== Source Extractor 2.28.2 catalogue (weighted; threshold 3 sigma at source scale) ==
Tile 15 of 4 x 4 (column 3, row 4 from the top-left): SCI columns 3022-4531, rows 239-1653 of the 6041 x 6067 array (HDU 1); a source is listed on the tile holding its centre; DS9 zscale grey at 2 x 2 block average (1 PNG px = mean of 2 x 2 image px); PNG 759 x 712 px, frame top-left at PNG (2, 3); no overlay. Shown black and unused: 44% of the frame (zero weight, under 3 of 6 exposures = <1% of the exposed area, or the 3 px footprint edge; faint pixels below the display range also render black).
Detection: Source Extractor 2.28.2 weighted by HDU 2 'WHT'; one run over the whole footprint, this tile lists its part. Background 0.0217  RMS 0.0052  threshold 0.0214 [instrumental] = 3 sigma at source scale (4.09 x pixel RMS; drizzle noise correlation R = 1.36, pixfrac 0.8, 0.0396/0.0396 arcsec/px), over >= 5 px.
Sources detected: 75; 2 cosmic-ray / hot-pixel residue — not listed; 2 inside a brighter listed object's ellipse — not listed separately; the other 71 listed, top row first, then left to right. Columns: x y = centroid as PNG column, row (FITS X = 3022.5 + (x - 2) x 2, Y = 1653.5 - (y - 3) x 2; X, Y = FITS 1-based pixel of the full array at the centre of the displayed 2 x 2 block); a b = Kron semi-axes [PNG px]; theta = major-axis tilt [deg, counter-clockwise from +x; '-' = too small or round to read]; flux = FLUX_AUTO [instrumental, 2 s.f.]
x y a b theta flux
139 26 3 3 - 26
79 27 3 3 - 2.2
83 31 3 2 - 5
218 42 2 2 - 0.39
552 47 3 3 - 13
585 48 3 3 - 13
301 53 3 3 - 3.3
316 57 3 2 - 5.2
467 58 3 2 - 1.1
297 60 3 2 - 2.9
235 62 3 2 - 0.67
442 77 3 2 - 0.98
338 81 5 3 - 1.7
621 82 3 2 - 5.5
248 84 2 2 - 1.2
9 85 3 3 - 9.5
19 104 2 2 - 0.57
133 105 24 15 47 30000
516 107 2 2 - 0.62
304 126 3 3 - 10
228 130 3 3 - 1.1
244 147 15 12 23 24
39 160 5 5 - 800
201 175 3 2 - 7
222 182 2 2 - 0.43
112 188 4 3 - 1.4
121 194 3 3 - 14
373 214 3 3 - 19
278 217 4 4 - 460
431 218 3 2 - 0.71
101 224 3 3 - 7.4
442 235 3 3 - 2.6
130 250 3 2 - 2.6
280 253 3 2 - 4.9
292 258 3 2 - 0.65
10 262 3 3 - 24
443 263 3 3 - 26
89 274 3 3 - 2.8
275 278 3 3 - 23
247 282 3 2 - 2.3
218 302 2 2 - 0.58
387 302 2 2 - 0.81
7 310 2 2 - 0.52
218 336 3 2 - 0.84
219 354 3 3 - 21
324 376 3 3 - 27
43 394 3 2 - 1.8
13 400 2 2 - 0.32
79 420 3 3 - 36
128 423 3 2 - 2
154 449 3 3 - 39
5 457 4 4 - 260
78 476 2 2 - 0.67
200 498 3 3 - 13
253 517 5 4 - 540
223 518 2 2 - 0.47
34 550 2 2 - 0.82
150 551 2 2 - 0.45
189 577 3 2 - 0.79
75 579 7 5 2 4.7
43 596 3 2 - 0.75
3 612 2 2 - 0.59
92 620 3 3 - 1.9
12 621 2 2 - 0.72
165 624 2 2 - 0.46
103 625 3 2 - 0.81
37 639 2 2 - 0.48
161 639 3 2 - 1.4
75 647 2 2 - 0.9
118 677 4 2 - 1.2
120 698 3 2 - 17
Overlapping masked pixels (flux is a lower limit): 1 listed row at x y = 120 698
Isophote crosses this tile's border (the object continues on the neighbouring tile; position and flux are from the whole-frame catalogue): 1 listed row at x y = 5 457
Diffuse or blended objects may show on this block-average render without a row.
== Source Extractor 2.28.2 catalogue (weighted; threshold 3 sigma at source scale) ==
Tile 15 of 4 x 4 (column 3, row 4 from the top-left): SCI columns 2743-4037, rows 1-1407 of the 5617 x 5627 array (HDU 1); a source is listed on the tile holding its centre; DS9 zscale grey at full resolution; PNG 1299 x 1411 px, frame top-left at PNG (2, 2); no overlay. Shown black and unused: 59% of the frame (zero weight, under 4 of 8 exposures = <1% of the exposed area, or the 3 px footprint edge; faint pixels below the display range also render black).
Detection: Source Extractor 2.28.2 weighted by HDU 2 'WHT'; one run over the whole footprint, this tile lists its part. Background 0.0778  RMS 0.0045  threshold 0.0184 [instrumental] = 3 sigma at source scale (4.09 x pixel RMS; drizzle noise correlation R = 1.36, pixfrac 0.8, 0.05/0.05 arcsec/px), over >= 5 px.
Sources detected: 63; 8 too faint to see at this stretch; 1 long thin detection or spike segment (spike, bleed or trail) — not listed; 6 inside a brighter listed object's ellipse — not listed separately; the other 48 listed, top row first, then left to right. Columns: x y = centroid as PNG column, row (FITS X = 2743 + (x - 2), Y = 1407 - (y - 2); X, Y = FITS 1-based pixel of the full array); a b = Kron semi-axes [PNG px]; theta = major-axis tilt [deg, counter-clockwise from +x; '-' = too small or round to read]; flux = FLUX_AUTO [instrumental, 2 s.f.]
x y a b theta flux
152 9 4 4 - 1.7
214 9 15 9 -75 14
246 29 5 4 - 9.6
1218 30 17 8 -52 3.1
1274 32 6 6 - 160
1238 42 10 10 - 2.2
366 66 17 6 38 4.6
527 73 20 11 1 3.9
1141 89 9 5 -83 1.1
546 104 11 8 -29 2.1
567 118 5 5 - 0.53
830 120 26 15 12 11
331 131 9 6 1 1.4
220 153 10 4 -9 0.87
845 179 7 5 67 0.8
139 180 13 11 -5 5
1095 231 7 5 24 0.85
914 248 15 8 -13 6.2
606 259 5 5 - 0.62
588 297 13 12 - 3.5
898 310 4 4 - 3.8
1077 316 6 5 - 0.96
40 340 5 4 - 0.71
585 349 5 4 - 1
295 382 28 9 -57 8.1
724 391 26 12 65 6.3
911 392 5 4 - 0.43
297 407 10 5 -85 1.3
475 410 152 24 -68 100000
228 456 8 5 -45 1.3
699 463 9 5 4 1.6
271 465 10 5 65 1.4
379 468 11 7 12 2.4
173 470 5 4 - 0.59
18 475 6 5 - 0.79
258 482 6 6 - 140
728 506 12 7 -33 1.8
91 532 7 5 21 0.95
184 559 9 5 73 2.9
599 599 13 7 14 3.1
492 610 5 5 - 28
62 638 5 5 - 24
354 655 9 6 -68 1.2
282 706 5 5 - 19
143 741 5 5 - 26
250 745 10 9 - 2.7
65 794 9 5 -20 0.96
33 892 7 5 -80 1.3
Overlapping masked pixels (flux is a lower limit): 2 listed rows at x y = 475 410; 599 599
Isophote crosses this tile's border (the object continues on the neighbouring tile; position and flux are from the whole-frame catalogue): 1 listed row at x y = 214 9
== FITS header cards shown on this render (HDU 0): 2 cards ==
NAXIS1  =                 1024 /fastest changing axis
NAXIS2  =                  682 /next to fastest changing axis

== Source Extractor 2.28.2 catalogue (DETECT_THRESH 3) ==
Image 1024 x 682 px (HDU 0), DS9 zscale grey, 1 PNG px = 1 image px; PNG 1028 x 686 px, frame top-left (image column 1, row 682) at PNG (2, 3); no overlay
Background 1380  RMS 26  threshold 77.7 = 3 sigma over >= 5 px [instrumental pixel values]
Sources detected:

....

■ TASK ■
Turn the lines above into a JSON list of strings, one string per line, leaving out blank lines.

■ SOLUTION TO THE EXERCISE ■
[
  "== Source Extractor 2.28.2 catalogue (weighted; threshold 3 sigma at source scale) ==",
  "Tile 15 of 4 x 4 (column 3, row 4 from the top-left): SCI columns 3022-4531, rows 239-1653 of the 6041 x 6067 array (HDU 1); a source is listed on the tile holding its centre; DS9 zscale grey at 2 x 2 block average (1 PNG px = mean of 2 x 2 image px); PNG 759 x 712 px, frame top-left at PNG (2, 3); no overlay. Shown black and unused: 44% of the frame (zero weight, under 3 of 6 exposures = <1% of the exposed area, or the 3 px footprint edge; faint pixels below the display range also render black).",
  "Detection: Source Extractor 2.28.2 weighted by HDU 2 'WHT'; one run over the whole footprint, this tile lists its part. Background 0.0217  RMS 0.0052  threshold 0.0214 [instrumental] = 3 sigma at source scale (4.09 x pixel RMS; drizzle noise correlation R = 1.36, pixfrac 0.8, 0.0396/0.0396 arcsec/px), over >= 5 px.",
  "Sources detected: 75; 2 cosmic-ray / hot-pixel residue — not listed; 2 inside a brighter listed object's ellipse — not listed separately; the other 71 listed, top row first, then left to right. Columns: x y = centroid as PNG column, row (FITS X = 3022.5 + (x - 2) x 2, Y = 1653.5 - (y - 3) x 2; X, Y = FITS 1-based pixel of the full array at the centre of the displayed 2 x 2 block); a b = Kron semi-axes [PNG px]; theta = major-axis tilt [deg, counter-clockwise from +x; '-' = too small or round to read]; flux = FLUX_AUTO [instrumental, 2 s.f.]",
  "x y a b theta flux",
  "139 26 3 3 - 26",
  "79 27 3 3 - 2.2",
  "83 31 3 2 - 5",
  "218 42 2 2 - 0.39",
  "552 47 3 3 - 13",
  "585 48 3 3 - 13",
  "301 53 3 3 - 3.3",
  "316 57 3 2 - 5.2",
  "467 58 3 2 - 1.1",
  "297 60 3 2 - 2.9",
  "235 62 3 2 - 0.67",
  "442 77 3 2 - 0.98",
  "338 81 5 3 - 1.7",
  "621 82 3 2 - 5.5",
  "248 84 2 2 - 1.2",
  "9 85 3 3 - 9.5",
  "19 104 2 2 - 0.57",
  "133 105 24 15 47 30000",
  "516 107 2 2 - 0.62",
  "304 126 3 3 - 10",
  "228 130 3 3 - 1.1",
  "244 147 15 12 23 24",
  "39 160 5 5 - 800",
  "201 175 3 2 - 7",
  "222 182 2 2 - 0.43",
  "112 188 4 3 - 1.4",
  "121 194 3 3 - 14",
  "373 214 3 3 - 19",
  "278 217 4 4 - 460",
  "431 218 3 2 - 0.71",
  "101 224 3 3 - 7.4",
  "442 235 3 3 - 2.6",
  "130 250 3 2 - 2.6",
  "280 253 3 2 - 4.9",
  "292 258 3 2 - 0.65",
  "10 262 3 3 - 24",
  "443 263 3 3 - 26",
  "89 274 3 3 - 2.8",
  "275 278 3 3 - 23",
  "247 282 3 2 - 2.3",
  "218 302 2 2 - 0.58",
  "387 302 2 2 - 0.81",
  "7 310 2 2 - 0.52",
  "218 336 3 2 - 0.84",
  "219 354 3 3 - 21",
  "324 376 3 3 - 27",
  "43 394 3 2 - 1.8",
  "13 400 2 2 - 0.32",
  "79 420 3 3 - 36",
  "128 423 3 2 - 2",
  "154 449 3 3 - 39",
  "5 457 4 4 - 260",
  "78 476 2 2 - 0.67",
  "200 498 3 3 - 13",
  "253 517 5 4 - 540",
  "223 518 2 2 - 0.47",
  "34 550 2 2 - 0.82",
  "150 551 2 2 - 0.45",
  "189 577 3 2 - 0.79",
  "75 579 7 5 2 4.7",
  "43 596 3 2 - 0.75",
  "3 612 2 2 - 0.59",
  "92 620 3 3 - 1.9",
  "12 621 2 2 - 0.72",
  "165 624 2 2 - 0.46",
  "103 625 3 2 - 0.81",
  "37 639 2 2 - 0.48",
  "161 639 3 2 - 1.4",
  "75 647 2 2 - 0.9",
  "118 677 4 2 - 1.2",
  "120 698 3 2 - 17",
  "Overlapping masked pixels (flux is a lower limit): 1 listed row at x y = 120 698",
  "Isophote crosses this tile's border (the object continues on the neighbouring tile; position and flux are from the whole-frame catalogue): 1 listed row at x y = 5 457",
  "Diffuse or blended objects may show on this block-average render without a row.",
  "== Source Extractor 2.28.2 catalogue (weighted; threshold 3 sigma at source scale) ==",
  "Tile 15 of 4 x 4 (column 3, row 4 from the top-left): SCI columns 2743-4037, rows 1-1407 of the 5617 x 5627 array (HDU 1); a source is listed on the tile holding its centre; DS9 zscale grey at full resolution; PNG 1299 x 1411 px, frame top-left at PNG (2, 2); no overlay. Shown black and unused: 59% of the frame (zero weight, under 4 of 8 exposures = <1% of the exposed area, or the 3 px footprint edge; faint pixels below the display range also render black).",
  "Detection: Source Extractor 2.28.2 weighted by HDU 2 'WHT'; one run over the whole footprint, this tile lists its part. Background 0.0778  RMS 0.0045  threshold 0.0184 [instrumental] = 3 sigma at source scale (4.09 x pixel RMS; drizzle noise correlation R = 1.36, pixfrac 0.8, 0.05/0.05 arcsec/px), over >= 5 px.",
  "Sources detected: 63; 8 too faint to see at this stretch; 1 long thin detection or spike segment (spike, bleed or trail) — not listed; 6 inside a brighter listed object's ellipse — not listed separately; the other 48 listed, top row first, then left to right. Columns: x y = centroid as PNG column, row (FITS X = 2743 + (x - 2), Y = 1407 - (y - 2); X, Y = FITS 1-based pixel of the full array); a b = Kron semi-axes [PNG px]; theta = major-axis tilt [deg, counter-clockwise from +x; '-' = too small or round to read]; flux = FLUX_AUTO [instrumental, 2 s.f.]",
  "x y a b theta flux",
  "152 9 4 4 - 1.7",
  "214 9 15 9 -75 14",
  "246 29 5 4 - 9.6",
  "1218 30 17 8 -52 3.1",
  "1274 32 6 6 - 160",
  "1238 42 10 10 - 2.2",
  "366 66 17 6 38 4.6",
  "527 73 20 11 1 3.9",
  "1141 89 9 5 -83 1.1",
  "546 104 11 8 -29 2.1",
  "567 118 5 5 - 0.53",
  "830 120 26 15 12 11",
  "331 131 9 6 1 1.4",
  "220 153 10 4 -9 0.87",
  "845 179 7 5 67 0.8",
  "139 180 13 11 -5 5",
  "1095 231 7 5 24 0.85",
  "914 248 15 8 -13 6.2",
  "606 259 5 5 - 0.62",
  "588 297 13 12 - 3.5",
  "898 310 4 4 - 3.8",
  "1077 316 6 5 - 0.96",
  "40 340 5 4 - 0.71",
  "585 349 5 4 - 1",
  "295 382 28 9 -57 8.1",
  "724 391 26 12 65 6.3",
  "911 392 5 4 - 0.43",
  "297 407 10 5 -85 1.3",
  "475 410 152 24 -68 100000",
  "228 456 8 5 -45 1.3",
  "699 463 9 5 4 1.6",
  "271 465 10 5 65 1.4",
  "379 468 11 7 12 2.4",
  "173 470 5 4 - 0.59",
  "18 475 6 5 - 0.79",
  "258 482 6 6 - 140",
  "728 506 12 7 -33 1.8",
  "91 532 7 5 21 0.95",
  "184 559 9 5 73 2.9",
  "599 599 13 7 14 3.1",
  "492 610 5 5 - 28",
  "62 638 5 5 - 24",
  "354 655 9 6 -68 1.2",
  "282 706 5 5 - 19",
  "143 741 5 5 - 26",
  "250 745 10 9 - 2.7",
  "65 794 9 5 -20 0.96",
  "33 892 7 5 -80 1.3",
  "Overlapping masked pixels (flux is a lower limit): 2 listed rows at x y = 475 410; 599 599",
  "Isophote crosses this tile's border (the object continues on the neighbouring tile; position and flux are from the whole-frame catalogue): 1 listed row at x y = 214 9",
  "== FITS header cards shown on this render (HDU 0): 2 cards ==",
  "NAXIS1  =                 1024 /fastest changing axis",
  "NAXIS2  =                  682 /next to fastest changing axis",
  "== Source Extractor 2.28.2 catalogue (DETECT_THRESH 3) ==",
  "Image 1024 x 682 px (HDU 0), DS9 zscale grey, 1 PNG px = 1 image px; PNG 1028 x 686 px, frame top-left (image column 1, row 682) at PNG (2, 3); no overlay",
  "Background 1380  RMS 26  threshold 77.7 = 3 sigma over >= 5 px [instrumental pixel values]",
  "Sources detected:"
]